The medical marijuana industry is the fastest growing industry in the United States. Currently, 24 states and the District of Columbia have at least some sort of medical marijuana law in place. As more states legalize the record sales of medical marijuana statistics will show, the industry will continue to grow exponentially. Statistical data is of interest to those following the growth trends and is helpful in determining patterns as well as predicting possible future trends.
Who uses medical marijuana?
Cannabis and Medical Medical Marijuana Statistics 2016-2017
Jan. 12, 2017
Medical Marijuana Statistics 2017
Colorado has the highest number of medical marijuana patients, followed by Phoenix, Arizona, Las Vegas, Nevada, and the state of California. As of November 2016, the state of Colorado has 100,503 active patients, although 342,976 applications have been received since the legalization. According to the Colorado Department of Public Health and Environment, the average medical marijuana user in Colorado is 44 years old, but children and the elderly are documented patients as well. (https://www.colorado.gov/pacific/sites/default/files/CHED_MMR_Monthly_Report_NOV_2016.pdf)
Who prescribes medical marijuana?
In an international survey of physicians, 76% of doctors worldwide approve the use of medical marijuana for patients. In Colorado just in the month of November 2016 alone, 148 different physicians prescribed medical marijuana for their patients. There are limitations to who can prescribe medical marijuana, however. For example, in the state of Minnesota, licensed physicians, physician assistants, and advanced practice registered nurses who are enrolled in the medical cannabis registry can prescribe the drug. Just as the number of patients has increased, so has the number of prescribing physicians.
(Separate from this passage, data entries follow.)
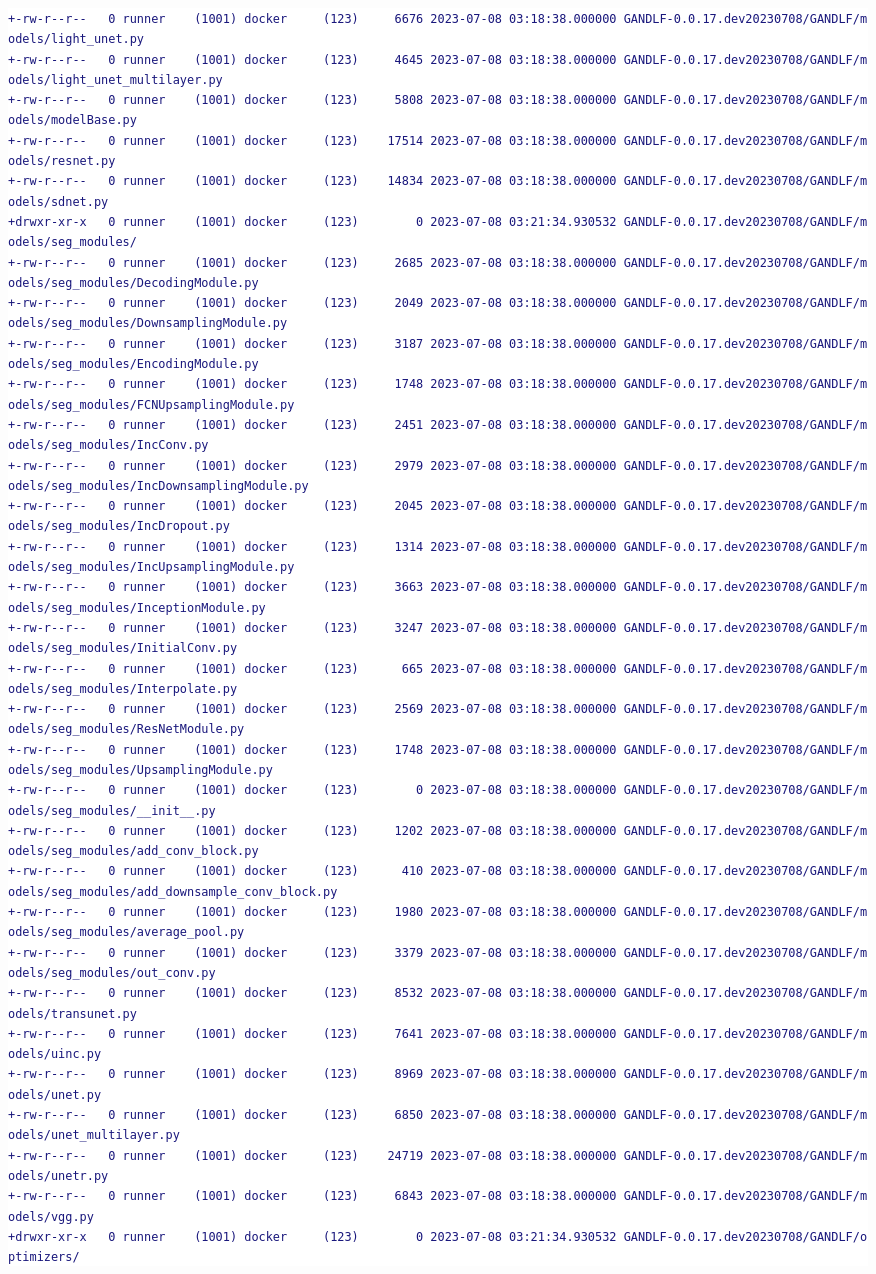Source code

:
 ```diff
+-rw-r--r--   0 runner    (1001) docker     (123)     6676 2023-07-08 03:18:38.000000 GANDLF-0.0.17.dev20230708/GANDLF/models/light_unet.py
+-rw-r--r--   0 runner    (1001) docker     (123)     4645 2023-07-08 03:18:38.000000 GANDLF-0.0.17.dev20230708/GANDLF/models/light_unet_multilayer.py
+-rw-r--r--   0 runner    (1001) docker     (123)     5808 2023-07-08 03:18:38.000000 GANDLF-0.0.17.dev20230708/GANDLF/models/modelBase.py
+-rw-r--r--   0 runner    (1001) docker     (123)    17514 2023-07-08 03:18:38.000000 GANDLF-0.0.17.dev20230708/GANDLF/models/resnet.py
+-rw-r--r--   0 runner    (1001) docker     (123)    14834 2023-07-08 03:18:38.000000 GANDLF-0.0.17.dev20230708/GANDLF/models/sdnet.py
+drwxr-xr-x   0 runner    (1001) docker     (123)        0 2023-07-08 03:21:34.930532 GANDLF-0.0.17.dev20230708/GANDLF/models/seg_modules/
+-rw-r--r--   0 runner    (1001) docker     (123)     2685 2023-07-08 03:18:38.000000 GANDLF-0.0.17.dev20230708/GANDLF/models/seg_modules/DecodingModule.py
+-rw-r--r--   0 runner    (1001) docker     (123)     2049 2023-07-08 03:18:38.000000 GANDLF-0.0.17.dev20230708/GANDLF/models/seg_modules/DownsamplingModule.py
+-rw-r--r--   0 runner    (1001) docker     (123)     3187 2023-07-08 03:18:38.000000 GANDLF-0.0.17.dev20230708/GANDLF/models/seg_modules/EncodingModule.py
+-rw-r--r--   0 runner    (1001) docker     (123)     1748 2023-07-08 03:18:38.000000 GANDLF-0.0.17.dev20230708/GANDLF/models/seg_modules/FCNUpsamplingModule.py
+-rw-r--r--   0 runner    (1001) docker     (123)     2451 2023-07-08 03:18:38.000000 GANDLF-0.0.17.dev20230708/GANDLF/models/seg_modules/IncConv.py
+-rw-r--r--   0 runner    (1001) docker     (123)     2979 2023-07-08 03:18:38.000000 GANDLF-0.0.17.dev20230708/GANDLF/models/seg_modules/IncDownsamplingModule.py
+-rw-r--r--   0 runner    (1001) docker     (123)     2045 2023-07-08 03:18:38.000000 GANDLF-0.0.17.dev20230708/GANDLF/models/seg_modules/IncDropout.py
+-rw-r--r--   0 runner    (1001) docker     (123)     1314 2023-07-08 03:18:38.000000 GANDLF-0.0.17.dev20230708/GANDLF/models/seg_modules/IncUpsamplingModule.py
+-rw-r--r--   0 runner    (1001) docker     (123)     3663 2023-07-08 03:18:38.000000 GANDLF-0.0.17.dev20230708/GANDLF/models/seg_modules/InceptionModule.py
+-rw-r--r--   0 runner    (1001) docker     (123)     3247 2023-07-08 03:18:38.000000 GANDLF-0.0.17.dev20230708/GANDLF/models/seg_modules/InitialConv.py
+-rw-r--r--   0 runner    (1001) docker     (123)      665 2023-07-08 03:18:38.000000 GANDLF-0.0.17.dev20230708/GANDLF/models/seg_modules/Interpolate.py
+-rw-r--r--   0 runner    (1001) docker     (123)     2569 2023-07-08 03:18:38.000000 GANDLF-0.0.17.dev20230708/GANDLF/models/seg_modules/ResNetModule.py
+-rw-r--r--   0 runner    (1001) docker     (123)     1748 2023-07-08 03:18:38.000000 GANDLF-0.0.17.dev20230708/GANDLF/models/seg_modules/UpsamplingModule.py
+-rw-r--r--   0 runner    (1001) docker     (123)        0 2023-07-08 03:18:38.000000 GANDLF-0.0.17.dev20230708/GANDLF/models/seg_modules/__init__.py
+-rw-r--r--   0 runner    (1001) docker     (123)     1202 2023-07-08 03:18:38.000000 GANDLF-0.0.17.dev20230708/GANDLF/models/seg_modules/add_conv_block.py
+-rw-r--r--   0 runner    (1001) docker     (123)      410 2023-07-08 03:18:38.000000 GANDLF-0.0.17.dev20230708/GANDLF/models/seg_modules/add_downsample_conv_block.py
+-rw-r--r--   0 runner    (1001) docker     (123)     1980 2023-07-08 03:18:38.000000 GANDLF-0.0.17.dev20230708/GANDLF/models/seg_modules/average_pool.py
+-rw-r--r--   0 runner    (1001) docker     (123)     3379 2023-07-08 03:18:38.000000 GANDLF-0.0.17.dev20230708/GANDLF/models/seg_modules/out_conv.py
+-rw-r--r--   0 runner    (1001) docker     (123)     8532 2023-07-08 03:18:38.000000 GANDLF-0.0.17.dev20230708/GANDLF/models/transunet.py
+-rw-r--r--   0 runner    (1001) docker     (123)     7641 2023-07-08 03:18:38.000000 GANDLF-0.0.17.dev20230708/GANDLF/models/uinc.py
+-rw-r--r--   0 runner    (1001) docker     (123)     8969 2023-07-08 03:18:38.000000 GANDLF-0.0.17.dev20230708/GANDLF/models/unet.py
+-rw-r--r--   0 runner    (1001) docker     (123)     6850 2023-07-08 03:18:38.000000 GANDLF-0.0.17.dev20230708/GANDLF/models/unet_multilayer.py
+-rw-r--r--   0 runner    (1001) docker     (123)    24719 2023-07-08 03:18:38.000000 GANDLF-0.0.17.dev20230708/GANDLF/models/unetr.py
+-rw-r--r--   0 runner    (1001) docker     (123)     6843 2023-07-08 03:18:38.000000 GANDLF-0.0.17.dev20230708/GANDLF/models/vgg.py
+drwxr-xr-x   0 runner    (1001) docker     (123)        0 2023-07-08 03:21:34.930532 GANDLF-0.0.17.dev20230708/GANDLF/optimizers/
```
Why do patients use medical marijuana?
There are many conditions that will qualify someone to use medical marijuana. The most common conditions reported on the application by medical marijuana users are: cancer, glaucoma, seizures, muscle spasms, severe nausea, severe pain, and HIV/AIDS. While use by children under the age of 18 is minimal, nearly all of those patients are using medical marijuana to treat seizures. In the state of Minnesota, the most common reason given on the application for medical marijuana was intractable pain. (http://www.health.state.mn.us/topics/cannabis/about/update1016.pdf) According to the New England Journal of Medicine, published in 2013, 92% of medical marijuana users said that it helped their symptoms. (https://www.trendstatistics.com/health/6-medical-marijauna-facts-infographic-cannabis-statistics-2016/)
Marijuana is not a new drug. Medical professionals have known of its healing properties for years, but it has only recently become a legally-available alternative to pharmaceutical medicine. With its increase in both popularity and acceptability, the medical marijuana industry will continue to grow at staggering rates, all while helping patients get the relief they desperately need.